21 de junio 2005 - 00:00

Kirchner y Duhalde, presos del juego de las simulaciones

Néstor Kirchner
Néstor Kirchner
«Chiche, te queremos. El Pueblo.» La pintada rodea la cancha de River, en Núñez, y apareció a mitad de la última semana cuando, como nunca antes, el PJ parecía haber entrado en una brusca pendiente que preludiaba una ruptura entre Néstor Kirchner y Eduardo Duhalde.

Por esas horas, el Presidente abrumaba con mensajes belicosos: pregonaba que se tome por asalto el PJ -para «bloquear» el uso del sello partidario- y pedía profundizar la captura de duhaldistas para reducir al mínimo el poderío del ex presidente.

Pero de estar en una y otra gestión, Kirchner y Duhalde ahora fingen que nada -o muy poco- tienen que ver con la interna del peronismo de Buenos Aires. El simulacro lo inició, el domingo desde Paraguay, el bonaerense; ayer, desde Rosario, se le sumó el patagónico.

Registros extraídos:
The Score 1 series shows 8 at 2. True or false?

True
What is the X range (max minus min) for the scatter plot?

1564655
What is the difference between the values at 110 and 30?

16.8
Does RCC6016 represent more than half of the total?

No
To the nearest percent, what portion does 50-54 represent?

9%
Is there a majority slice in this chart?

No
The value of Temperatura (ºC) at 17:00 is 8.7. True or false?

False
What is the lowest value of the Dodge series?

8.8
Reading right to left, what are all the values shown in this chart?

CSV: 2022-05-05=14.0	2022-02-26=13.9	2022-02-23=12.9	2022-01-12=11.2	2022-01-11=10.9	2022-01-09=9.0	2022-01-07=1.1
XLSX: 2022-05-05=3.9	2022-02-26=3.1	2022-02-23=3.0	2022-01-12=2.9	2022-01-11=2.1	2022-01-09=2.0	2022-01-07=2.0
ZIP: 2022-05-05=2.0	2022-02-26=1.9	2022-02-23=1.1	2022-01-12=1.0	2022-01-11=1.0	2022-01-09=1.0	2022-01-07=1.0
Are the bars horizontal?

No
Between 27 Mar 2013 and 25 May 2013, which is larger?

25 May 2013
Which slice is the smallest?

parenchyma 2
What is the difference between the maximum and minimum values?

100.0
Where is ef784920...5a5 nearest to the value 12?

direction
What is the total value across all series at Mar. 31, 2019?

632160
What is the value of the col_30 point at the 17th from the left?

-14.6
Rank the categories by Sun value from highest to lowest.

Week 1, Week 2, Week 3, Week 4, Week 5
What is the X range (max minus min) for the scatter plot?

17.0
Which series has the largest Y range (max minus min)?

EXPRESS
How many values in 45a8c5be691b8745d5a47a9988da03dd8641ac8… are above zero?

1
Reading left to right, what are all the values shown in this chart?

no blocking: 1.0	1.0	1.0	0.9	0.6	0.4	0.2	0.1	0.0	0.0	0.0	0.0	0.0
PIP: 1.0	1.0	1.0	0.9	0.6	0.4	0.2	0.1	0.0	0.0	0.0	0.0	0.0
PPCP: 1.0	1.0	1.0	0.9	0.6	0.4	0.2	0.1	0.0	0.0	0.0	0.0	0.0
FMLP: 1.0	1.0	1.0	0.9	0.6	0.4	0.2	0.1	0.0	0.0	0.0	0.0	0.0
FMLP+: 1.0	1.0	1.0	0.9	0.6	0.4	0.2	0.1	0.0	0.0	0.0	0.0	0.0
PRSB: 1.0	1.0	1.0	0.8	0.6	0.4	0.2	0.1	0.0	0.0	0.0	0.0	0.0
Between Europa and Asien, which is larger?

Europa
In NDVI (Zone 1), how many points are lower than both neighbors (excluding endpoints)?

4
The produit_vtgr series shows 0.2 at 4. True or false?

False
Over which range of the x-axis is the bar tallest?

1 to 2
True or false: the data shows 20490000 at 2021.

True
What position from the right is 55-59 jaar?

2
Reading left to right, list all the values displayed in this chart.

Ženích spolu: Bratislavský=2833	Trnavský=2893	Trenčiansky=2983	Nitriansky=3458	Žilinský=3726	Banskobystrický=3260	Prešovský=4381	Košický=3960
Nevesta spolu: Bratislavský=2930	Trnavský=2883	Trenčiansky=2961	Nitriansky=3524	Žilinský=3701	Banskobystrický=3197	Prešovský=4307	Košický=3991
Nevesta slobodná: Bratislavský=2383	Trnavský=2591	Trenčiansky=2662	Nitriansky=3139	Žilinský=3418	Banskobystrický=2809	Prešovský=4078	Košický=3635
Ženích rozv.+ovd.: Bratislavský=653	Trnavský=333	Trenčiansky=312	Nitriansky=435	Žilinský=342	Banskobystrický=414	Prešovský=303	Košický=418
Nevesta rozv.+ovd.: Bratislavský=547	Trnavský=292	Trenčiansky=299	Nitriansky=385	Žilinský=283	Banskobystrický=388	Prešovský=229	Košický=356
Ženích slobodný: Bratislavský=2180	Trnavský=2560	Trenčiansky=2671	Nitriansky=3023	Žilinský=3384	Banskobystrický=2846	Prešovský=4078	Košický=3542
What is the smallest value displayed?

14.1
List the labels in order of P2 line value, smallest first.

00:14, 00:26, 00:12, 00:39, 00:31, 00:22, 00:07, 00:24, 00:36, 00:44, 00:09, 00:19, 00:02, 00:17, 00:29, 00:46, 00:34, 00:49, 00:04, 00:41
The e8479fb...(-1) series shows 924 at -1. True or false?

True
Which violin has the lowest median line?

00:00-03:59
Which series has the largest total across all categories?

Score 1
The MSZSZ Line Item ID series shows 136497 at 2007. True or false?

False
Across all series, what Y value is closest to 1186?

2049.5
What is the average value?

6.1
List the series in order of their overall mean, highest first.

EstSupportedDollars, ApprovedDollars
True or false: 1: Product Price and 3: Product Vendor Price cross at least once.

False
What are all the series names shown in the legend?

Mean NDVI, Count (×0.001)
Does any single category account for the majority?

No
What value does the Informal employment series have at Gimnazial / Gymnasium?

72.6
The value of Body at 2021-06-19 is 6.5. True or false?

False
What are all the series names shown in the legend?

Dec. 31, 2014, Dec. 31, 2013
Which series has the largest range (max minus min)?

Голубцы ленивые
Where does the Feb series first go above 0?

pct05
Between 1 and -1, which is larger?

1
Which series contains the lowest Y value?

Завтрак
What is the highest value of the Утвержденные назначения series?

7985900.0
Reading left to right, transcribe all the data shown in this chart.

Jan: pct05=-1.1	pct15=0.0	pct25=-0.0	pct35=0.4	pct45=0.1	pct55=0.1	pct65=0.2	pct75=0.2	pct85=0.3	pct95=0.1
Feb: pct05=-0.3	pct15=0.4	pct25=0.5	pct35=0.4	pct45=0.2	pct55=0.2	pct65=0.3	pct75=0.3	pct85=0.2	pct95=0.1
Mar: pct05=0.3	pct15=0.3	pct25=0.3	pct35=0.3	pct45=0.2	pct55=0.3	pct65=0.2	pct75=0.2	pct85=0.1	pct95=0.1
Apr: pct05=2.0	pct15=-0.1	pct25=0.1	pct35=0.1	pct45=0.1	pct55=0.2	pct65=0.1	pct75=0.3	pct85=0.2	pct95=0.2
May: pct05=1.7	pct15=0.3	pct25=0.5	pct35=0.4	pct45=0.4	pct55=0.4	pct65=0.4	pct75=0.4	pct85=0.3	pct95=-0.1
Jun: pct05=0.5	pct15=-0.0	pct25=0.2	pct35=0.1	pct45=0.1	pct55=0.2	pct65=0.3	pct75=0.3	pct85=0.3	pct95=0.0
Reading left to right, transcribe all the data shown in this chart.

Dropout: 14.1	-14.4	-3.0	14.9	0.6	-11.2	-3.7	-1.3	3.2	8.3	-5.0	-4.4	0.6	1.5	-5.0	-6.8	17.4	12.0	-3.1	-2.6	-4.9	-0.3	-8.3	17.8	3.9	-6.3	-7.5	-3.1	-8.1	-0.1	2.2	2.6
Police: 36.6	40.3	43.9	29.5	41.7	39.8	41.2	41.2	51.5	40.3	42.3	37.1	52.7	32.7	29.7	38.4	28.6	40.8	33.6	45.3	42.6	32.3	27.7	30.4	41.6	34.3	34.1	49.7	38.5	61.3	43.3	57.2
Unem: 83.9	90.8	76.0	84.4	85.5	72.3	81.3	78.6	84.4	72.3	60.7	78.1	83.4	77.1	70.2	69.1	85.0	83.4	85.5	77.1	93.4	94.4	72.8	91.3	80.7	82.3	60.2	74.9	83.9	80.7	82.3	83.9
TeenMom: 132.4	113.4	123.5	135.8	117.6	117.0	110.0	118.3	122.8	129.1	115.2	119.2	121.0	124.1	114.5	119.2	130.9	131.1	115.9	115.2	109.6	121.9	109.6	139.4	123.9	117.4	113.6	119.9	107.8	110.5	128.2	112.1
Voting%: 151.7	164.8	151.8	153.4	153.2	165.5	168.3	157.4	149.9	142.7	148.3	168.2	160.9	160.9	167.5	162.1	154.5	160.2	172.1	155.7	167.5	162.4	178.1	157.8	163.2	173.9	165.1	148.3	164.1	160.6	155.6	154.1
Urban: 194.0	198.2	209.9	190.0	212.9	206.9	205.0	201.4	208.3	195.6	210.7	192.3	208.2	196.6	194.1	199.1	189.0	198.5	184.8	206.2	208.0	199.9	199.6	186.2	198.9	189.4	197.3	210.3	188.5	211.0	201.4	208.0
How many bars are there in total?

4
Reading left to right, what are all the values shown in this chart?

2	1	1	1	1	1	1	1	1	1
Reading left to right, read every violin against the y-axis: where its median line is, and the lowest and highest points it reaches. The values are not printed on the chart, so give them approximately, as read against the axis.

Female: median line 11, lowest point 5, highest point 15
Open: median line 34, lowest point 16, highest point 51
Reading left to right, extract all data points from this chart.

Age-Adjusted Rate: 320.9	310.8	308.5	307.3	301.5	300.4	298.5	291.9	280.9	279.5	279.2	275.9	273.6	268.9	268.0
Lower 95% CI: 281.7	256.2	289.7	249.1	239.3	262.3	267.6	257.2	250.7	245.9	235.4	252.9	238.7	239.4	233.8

Problemas y tareas:
• 1. Responde con datos del artículo sobre Kirchner y Duhalde:
(a) ¿Qué lugar rodea la pintada «Chiche, te queremos. El Pueblo.»?
(b) Además de tomar por asalto el PJ, ¿qué pedía el Presidente?
(c) ¿Qué día y desde qué país inició el simulacro el bonaerense?
• 2. Prolonga el artículo sobre Kirchner y Duhalde a partir de donde termina.
Los registros no tienen nada que ver con esto.

Respuestas del ejercicio:
• 1.
(a) La cancha de River, en Núñez.
(b) Pedía profundizar la captura de duhaldistas para reducir al mínimo el poderío del ex presidente.
(c) El domingo, desde Paraguay.

• 2.
• Desplazamiento

«No intervengo en la interna provincial ni soy jefe de campaña», sorprendió Kirchner y disparó la pregunta: ¿para qué, entonces, llamó a intendentes bonaerenses para que se sumen a su espacio y salgan a respaldar la postulación de Cristina Fernández como senadora?

Duhalde
, a su vez, hasta anticipó que se mudará temporalmente a Montevideo, Uruguay, para que «no se especule» con que participa en la resolución del intríngulis peronista. De este modo, el ex presidente estrenó esa ficción que horas después empardó Kirchner.

Convencido de que no tendrá una cumbre con Kirchner, Duhalde optó por un desplazamiento táctico delegando la escenografía de la negociación a tres de sus caciques: el diputados José María Díaz Bancalari, y los intendentes Juan José Mussi y Hugo Curto.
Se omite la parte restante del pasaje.